The number of young Londoners being radicalised by extreme Right-wing material online and other terrorist ideology is “really on the rise”, Scotland Yard’s counter-terror chief has warned amid continuing fears about the risk of an attack in the capital.
Dominic Murphy said there had been a “startling” rise in the number of children in London becoming lured into terrorist activity with arrests now running at double the 20-year average.
He said the “uncomfortable” increase in child radicalisation was being driven by an online environment that was enabling young Londoners to consume a mix of toxic ideologies that were fuelling the terrorist threat.
But he said that although Islamist terror remained the biggest overall danger, extreme Right-wing ideas were dominant among young people.
The warning by Mr Murphy comes as police continue to appeal for public vigilance as concerns remain that the fallout from Hamas’s attack on Israel and the retaliatory offensive in Gaza could trigger an attack in London.
An attack in Paris in which one person was killed and two others injured by an assailant using a knife and a hammer, a foiled plot in Germany to target Jewish sites allegedly involving four suspected Hamas members, and three arrests in Denmark have all served to heighten such fears.
Mr Murphy said counter-terror police in London wanted tip-offs to help them prevent any atrocity but also highlighted the ongoing threat posed by the radicalisation of children in the capital.

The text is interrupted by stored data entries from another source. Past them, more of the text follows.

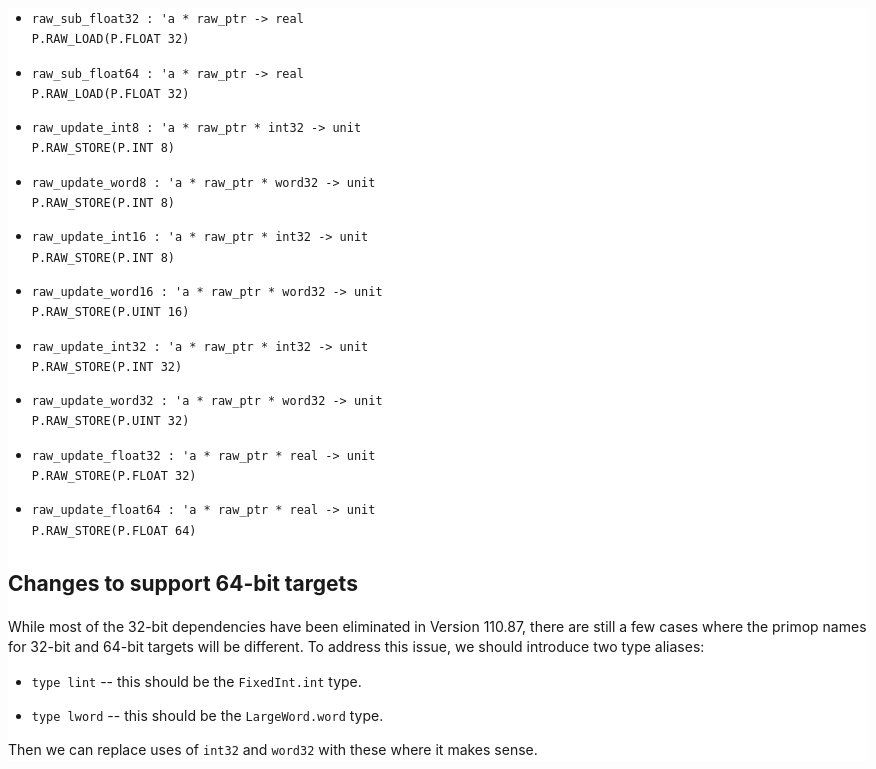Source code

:   * `raw_sub_float32 : 'a * raw_ptr -> real`<br />
    `P.RAW_LOAD(P.FLOAT 32)`

  * `raw_sub_float64 : 'a * raw_ptr -> real`<br />
    `P.RAW_LOAD(P.FLOAT 32)`

  * `raw_update_int8 : 'a * raw_ptr * int32 -> unit`<br />
    `P.RAW_STORE(P.INT 8)`

  * `raw_update_word8 : 'a * raw_ptr * word32 -> unit`<br />
    `P.RAW_STORE(P.INT 8)`

  * `raw_update_int16 : 'a * raw_ptr * int32 -> unit`<br />
    `P.RAW_STORE(P.INT 8)`

  * `raw_update_word16 : 'a * raw_ptr * word32 -> unit`<br />
    `P.RAW_STORE(P.UINT 16)`

  * `raw_update_int32 : 'a * raw_ptr * int32 -> unit`<br />
    `P.RAW_STORE(P.INT 32)`

  * `raw_update_word32 : 'a * raw_ptr * word32 -> unit`<br />
    `P.RAW_STORE(P.UINT 32)`

  * `raw_update_float32 : 'a * raw_ptr * real -> unit`<br />
    `P.RAW_STORE(P.FLOAT 32)`

  * `raw_update_float64 : 'a * raw_ptr * real -> unit`<br />
    `P.RAW_STORE(P.FLOAT 64)`


## Changes to support 64-bit targets

While most of the 32-bit dependencies have been eliminated in Version 110.87,
there are still a few cases where the primop names for 32-bit and 64-bit
targets will be different.  To address this issue, we should introduce two
type aliases:

  * `type lint` -- this should be the `FixedInt.int` type.

  * `type lword` -- this should be the `LargeWord.word` type.

Then we can replace uses of `int32` and `word32` with these where it makes sense.
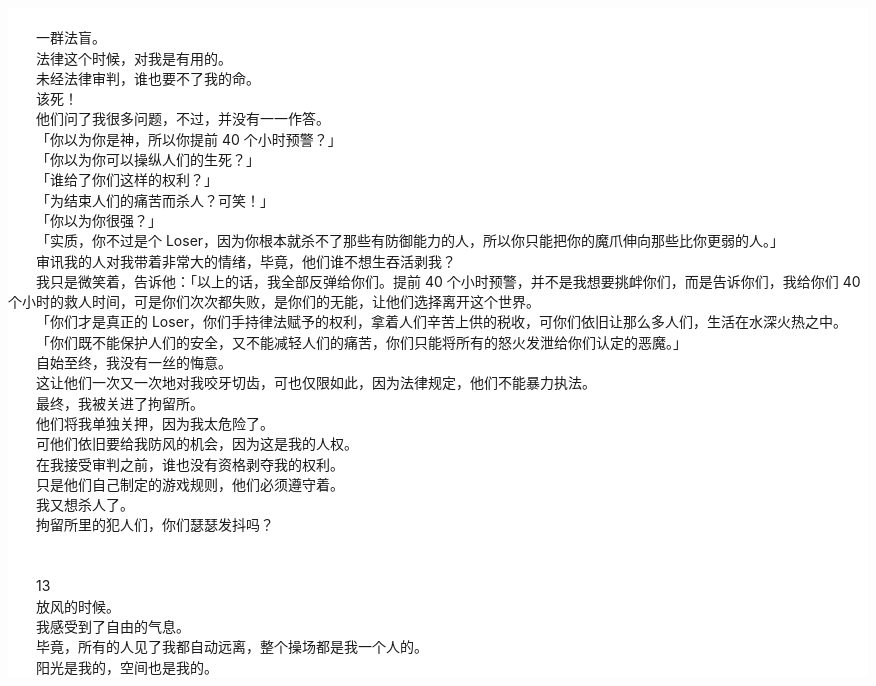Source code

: <br>   
&emsp;&emsp;一群法盲。  
<br>   
&emsp;&emsp;法律这个时候，对我是有用的。  
<br>   
&emsp;&emsp;未经法律审判，谁也要不了我的命。  
<br>   
&emsp;&emsp;该死！  
<br>   
&emsp;&emsp;他们问了我很多问题，不过，并没有一一作答。  
<br>   
&emsp;&emsp;「你以为你是神，所以你提前 40 个小时预警？」  
<br>   
&emsp;&emsp;「你以为你可以操纵人们的生死？」  
<br>   
&emsp;&emsp;「谁给了你们这样的权利？」  
<br>   
&emsp;&emsp;「为结束人们的痛苦而杀人？可笑！」  
<br>   
&emsp;&emsp;「你以为你很强？」  
<br>   
&emsp;&emsp;「实质，你不过是个 Loser，因为你根本就杀不了那些有防御能力的人，所以你只能把你的魔爪伸向那些比你更弱的人。」  
<br>   
&emsp;&emsp;审讯我的人对我带着非常大的情绪，毕竟，他们谁不想生吞活剥我？  
<br>   
&emsp;&emsp;我只是微笑着，告诉他：「以上的话，我全部反弹给你们。提前 40 个小时预警，并不是我想要挑衅你们，而是告诉你们，我给你们 40 个小时的救人时间，可是你们次次都失败，是你们的无能，让他们选择离开这个世界。  
<br>   
&emsp;&emsp;「你们才是真正的 Loser，你们手持律法赋予的权利，拿着人们辛苦上供的税收，可你们依旧让那么多人们，生活在水深火热之中。  
<br>   
&emsp;&emsp;「你们既不能保护人们的安全，又不能减轻人们的痛苦，你们只能将所有的怒火发泄给你们认定的恶魔。」  
<br>   
&emsp;&emsp;自始至终，我没有一丝的悔意。  
<br>   
&emsp;&emsp;这让他们一次又一次地对我咬牙切齿，可也仅限如此，因为法律规定，他们不能暴力执法。  
<br>   
&emsp;&emsp;最终，我被关进了拘留所。  
<br>   
&emsp;&emsp;他们将我单独关押，因为我太危险了。  
<br>   
&emsp;&emsp;可他们依旧要给我防风的机会，因为这是我的人权。  
<br>   
&emsp;&emsp;在我接受审判之前，谁也没有资格剥夺我的权利。  
<br>   
&emsp;&emsp;只是他们自己制定的游戏规则，他们必须遵守着。  
<br>   
&emsp;&emsp;我又想杀人了。  
<br>   
&emsp;&emsp;拘留所里的犯人们，你们瑟瑟发抖吗？  
<br>   
&emsp;&emsp;   
<br>   
&emsp;&emsp;   
<br>   
&emsp;&emsp;13  
<br>   
&emsp;&emsp;放风的时候。  
<br>   
&emsp;&emsp;我感受到了自由的气息。  
<br>   
&emsp;&emsp;毕竟，所有的人见了我都自动远离，整个操场都是我一个人的。  
<br>   
&emsp;&emsp;阳光是我的，空间也是我的。  
<br>   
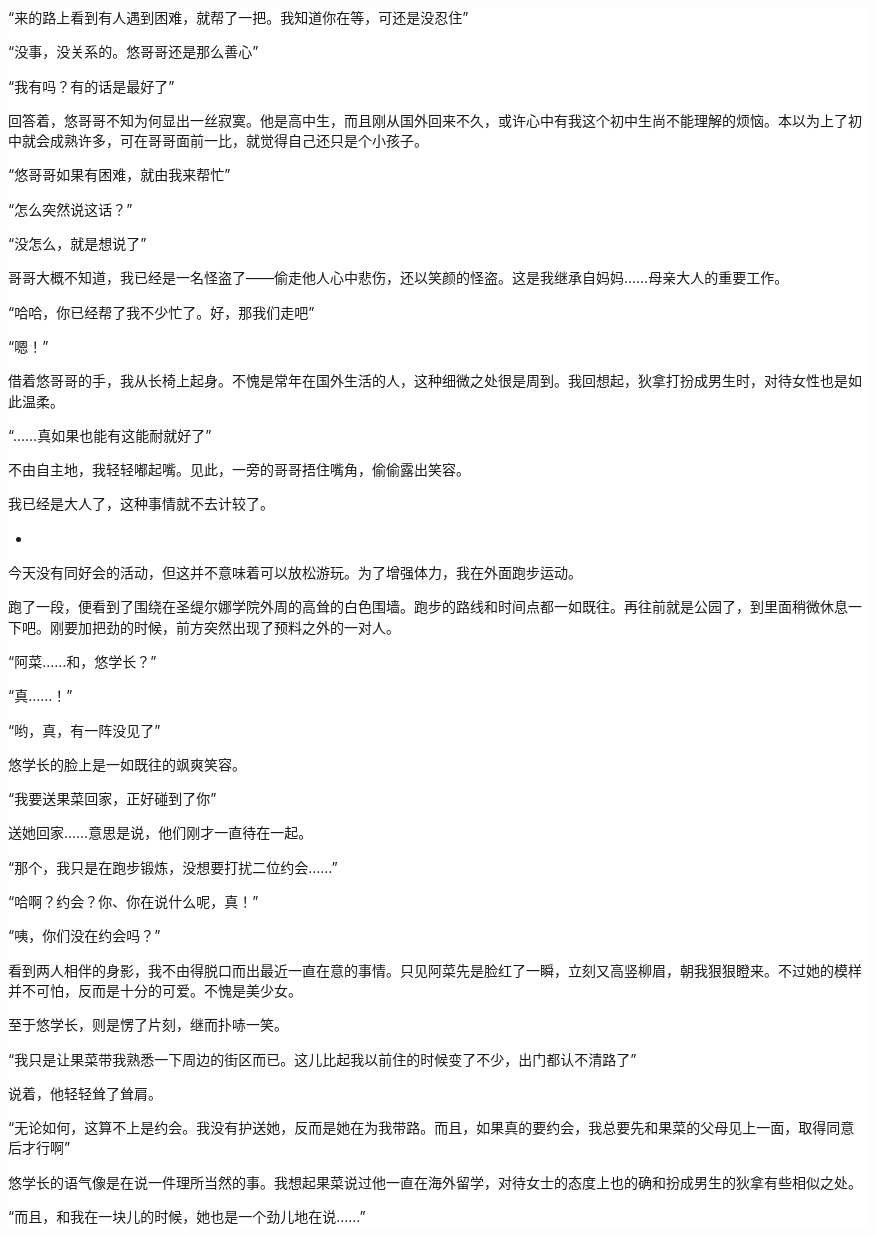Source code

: “来的路上看到有人遇到困难，就帮了一把。我知道你在等，可还是没忍住”

“没事，没关系的。悠哥哥还是那么善心”

“我有吗？有的话是最好了”

回答着，悠哥哥不知为何显出一丝寂寞。他是高中生，而且刚从国外回来不久，或许心中有我这个初中生尚不能理解的烦恼。本以为上了初中就会成熟许多，可在哥哥面前一比，就觉得自己还只是个小孩子。

“悠哥哥如果有困难，就由我来帮忙”

“怎么突然说这话？”

“没怎么，就是想说了”

哥哥大概不知道，我已经是一名怪盗了——偷走他人心中悲伤，还以笑颜的怪盗。这是我继承自妈妈……母亲大人的重要工作。

“哈哈，你已经帮了我不少忙了。好，那我们走吧”

“嗯！”

借着悠哥哥的手，我从长椅上起身。不愧是常年在国外生活的人，这种细微之处很是周到。我回想起，狄拿打扮成男生时，对待女性也是如此温柔。

“……真如果也能有这能耐就好了”

不由自主地，我轻轻嘟起嘴。见此，一旁的哥哥捂住嘴角，偷偷露出笑容。

我已经是大人了，这种事情就不去计较了。

*

今天没有同好会的活动，但这并不意味着可以放松游玩。为了增强体力，我在外面跑步运动。

跑了一段，便看到了围绕在圣缇尔娜学院外周的高耸的白色围墙。跑步的路线和时间点都一如既往。再往前就是公园了，到里面稍微休息一下吧。刚要加把劲的时候，前方突然出现了预料之外的一对人。

“阿菜……和，悠学长？”

“真……！”

“哟，真，有一阵没见了”

悠学长的脸上是一如既往的飒爽笑容。

“我要送果菜回家，正好碰到了你”

送她回家……意思是说，他们刚才一直待在一起。

“那个，我只是在跑步锻炼，没想要打扰二位约会……”

“哈啊？约会？你、你在说什么呢，真！”

“咦，你们没在约会吗？”

看到两人相伴的身影，我不由得脱口而出最近一直在意的事情。只见阿菜先是脸红了一瞬，立刻又高竖柳眉，朝我狠狠瞪来。不过她的模样并不可怕，反而是十分的可爱。不愧是美少女。

至于悠学长，则是愣了片刻，继而扑哧一笑。

“我只是让果菜带我熟悉一下周边的街区而已。这儿比起我以前住的时候变了不少，出门都认不清路了”

说着，他轻轻耸了耸肩。

“无论如何，这算不上是约会。我没有护送她，反而是她在为我带路。而且，如果真的要约会，我总要先和果菜的父母见上一面，取得同意后才行啊”

悠学长的语气像是在说一件理所当然的事。我想起果菜说过他一直在海外留学，对待女士的态度上也的确和扮成男生的狄拿有些相似之处。

“而且，和我在一块儿的时候，她也是一个劲儿地在说……”
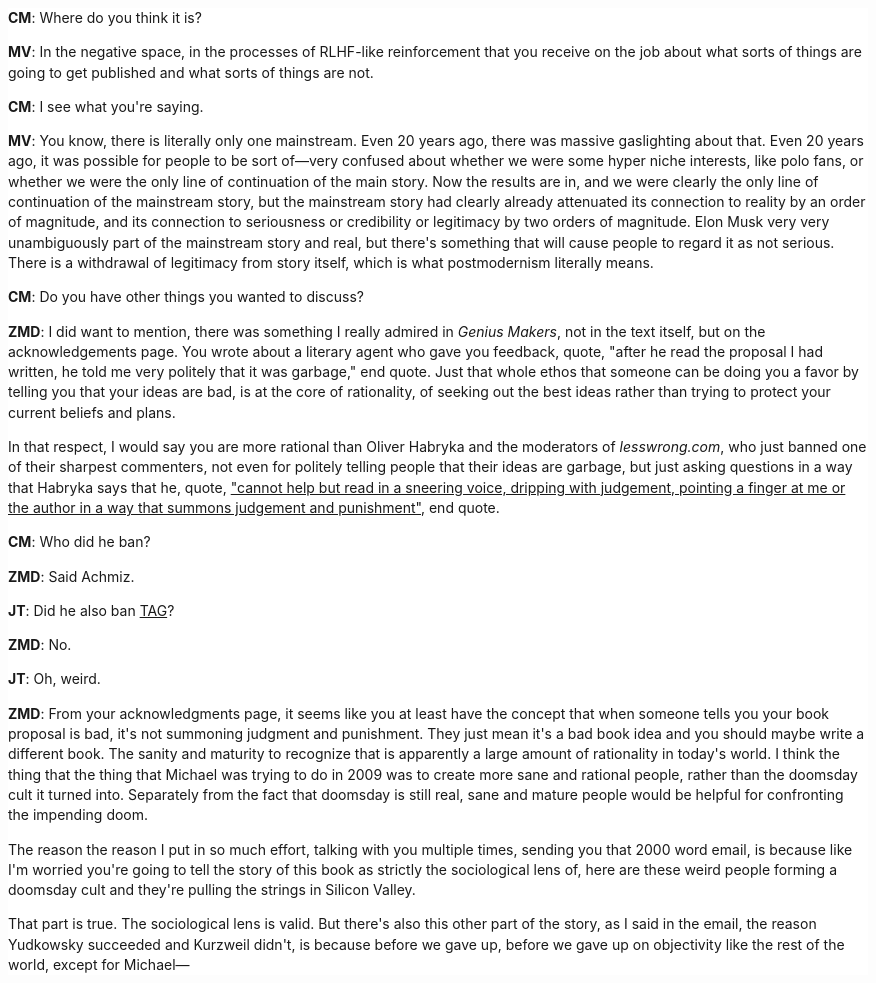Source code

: **CM**: Where do you think it is?

**MV**: In the negative space, in the processes of RLHF-like reinforcement that you receive on the job about what sorts of things are going to get published and what sorts of things are not.

**CM**: I see what you're saying.

**MV**: You know, there is literally only one mainstream. Even 20 years ago, there was massive gaslighting about that. Even 20 years ago, it was possible for people to be sort of—very confused about whether we were some hyper niche interests, like polo fans, or whether we were the only line of continuation of the main story. Now the results are in, and we were clearly the only line of continuation of the mainstream story, but the mainstream story had clearly already attenuated its connection to reality by an order of magnitude, and its connection to seriousness or credibility or legitimacy by two orders of magnitude. Elon Musk very very unambiguously part of the mainstream story and real, but there's something that will cause people to regard it as not serious. There is a withdrawal of legitimacy from story itself, which is what postmodernism literally means.

**CM**: Do you have other things you wanted to discuss?

**ZMD**: I did want to mention, there was something I really admired in _Genius Makers_, not in the text itself, but on the acknowledgements page. You wrote about a literary agent who gave you feedback, quote, "after he read the proposal I had written, he told me very politely that it was garbage," end quote. Just that whole ethos that someone can be doing you a favor by telling you that your ideas are bad, is at the core of rationality, of seeking out the best ideas rather than trying to protect your current beliefs and plans.

In that respect, I would say you are more rational than Oliver Habryka and the moderators of _lesswrong.com_, who just banned one of their sharpest commenters, not even for politely telling people that their ideas are garbage, but just asking questions in a way that Habryka says that he, quote, ["cannot help but read in a sneering voice, dripping with judgement, pointing a finger at me or the author in a way that summons judgement and punishment"](https://www.greaterwrong.com/posts/98sCTsGJZ77WgQ6nE/banning-said-achmiz-and-broader-thoughts-on-moderation/comment/uyobAZy5iYAAWzSSi), end quote.

**CM**: Who did he ban?

**ZMD**: Said Achmiz.

**JT**: Did he also ban [TAG](https://www.lesswrong.com/users/tag)?

**ZMD**: No.

**JT**: Oh, weird.

**ZMD**: From your acknowledgments page, it seems like you at least have the concept that when someone tells you your book proposal is bad, it's not summoning judgment and punishment. They just mean it's a bad book idea and you should maybe write a different book. The sanity and maturity to recognize that is apparently a large amount of rationality in today's world. I think the thing that the thing that Michael was trying to do in 2009 was to create more sane and rational people, rather than the doomsday cult it turned into. Separately from the fact that doomsday is still real, sane and mature people would be helpful for confronting the impending doom.

The reason the reason I put in so much effort, talking with you multiple times, sending you that 2000 word email, is because like I'm worried you're going to tell the story of this book as strictly the sociological lens of, here are these weird people forming a doomsday cult and they're pulling the strings in Silicon Valley.

That part is true. The sociological lens is valid. But there's also this other part of the story, as I said in the email, the reason Yudkowsky succeeded and Kurzweil didn't, is because before we gave up, before we gave up on objectivity like the rest of the world, except for Michael—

“One of the things that’s startling over the last year or two is the volume of younger people involved in terrorism,” he said.
“Just recently we’ve arrested a 17-year-old boy in south London [on suspicion of] posting material supporting Hamas online, but that 17-year-old boy was one of a high number of young teenagers that are now coming into our casework.
“It’s uncomfortable having to consider the risk, harm and threat posed by such young people to the public in London. On average 27 children have been arrested per year since July 2020 — that’s more than double our 20-year average of children being arrested.”
Mr Murphy said the impact of extreme Right-wing radicalisation on the young was a particular worry.
“We are seeing Right-wing terrorism increasingly significant in younger people’s ideology, and of the 25 children arrested in the 12 months to June this year, 14 had extreme Right-wing terrorism views compared to nine for Islamist,” he said.